4. Dorong pasien untuk menghitung jumlah serangan. Dengarkan, tapi tidak menyelidiki.
Mendengarkan dengan tidak menghakimi memberikan kesempatan untuk katarsis bahwa
pasien perlu memulai pemulihan. Jumlah yang rinci mungkin dibutuhkan untuk
tindak lanjut secara legal, dan seorang klinisi sebagai pembela pasien, dapat menolong
untuk mengurangi trauma dari pengumpulan bukti.

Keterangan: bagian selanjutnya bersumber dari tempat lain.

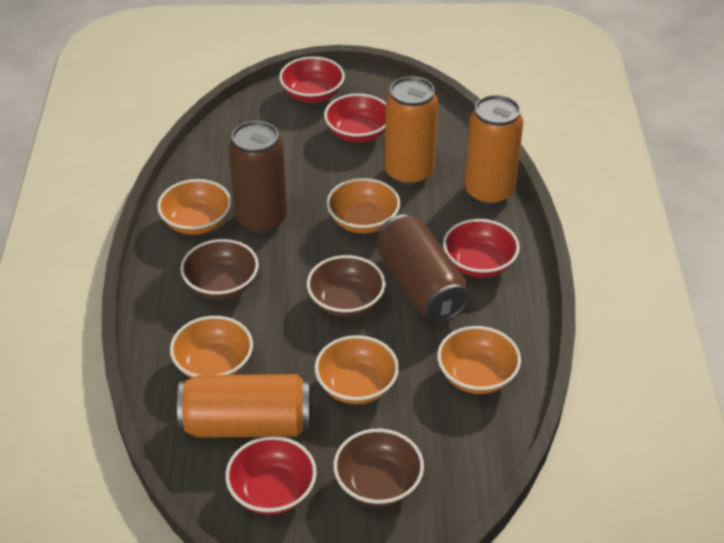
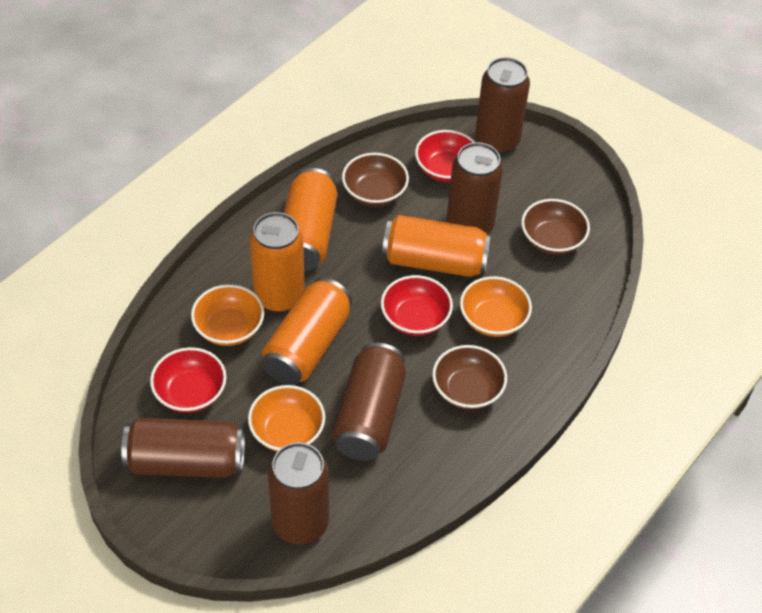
brown can: [229,121,287,233] [377,214,470,323] = 2 -> [121,418,245,478] [268,442,329,545] [333,342,406,461] [446,142,503,234] [475,57,530,154] = 5
orange bowl: [157,179,231,235] [170,316,253,378] [315,335,399,404] [327,178,400,233] [437,326,521,394] = 5 -> [191,284,264,346] [248,385,325,452] [460,276,532,337] = 3
orange can: [177,374,311,438] [385,76,438,186] [465,95,523,206] = 3 -> [250,212,305,313] [262,278,352,385] [284,168,337,271] [382,215,491,277] = 4
red bowl: [225,436,317,515] [279,56,345,103] [324,93,386,142] [443,219,520,278] = 4 -> [150,347,227,413] [381,275,453,336] [415,130,475,182] = 3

5. Diskusikan dengan pasien siapa yang dapat dihubungi untuk memberikan dukungan atau
bantuan. Berikan informasi tentang rujukan setelah perawatan. Karena ansietas berat dan
rasa takut, pasien mungkin membutuhkan bantuan dari orang lain selama periode segera
pasca-krisis. Berikan informasi rujukan tertulis untuk referensi selanjutnya (mis.,
psikoterapis, klinik kesehatan jiwa, kelompok pembela masyarakat.
6. Discharge Planning
Hasil yang diharapkan dari pemberian asuhan keperawatan pada anak dengan
penganiayaan seksual (sexual abuse) antara lain:
a. Anak tidak mengalami ansietas panik lagi.
b. Anak mendemonstrasikan derajat percaya kepada perawat primer.
c. Anak menerima perhatian dengan segera terhadap cedera fisiknya.
d. Anak memulai perilaku yang konsisten terhadap respons berduka.
e. Anak mendapatkan perhatian segera untuk cedera fisiknya jika ada.
f. Anak menyatakan secara verbal jaminan keamanannya dengan segera.
g. Anak mendiskusikan situasi kehidupannya dengan perawat primer.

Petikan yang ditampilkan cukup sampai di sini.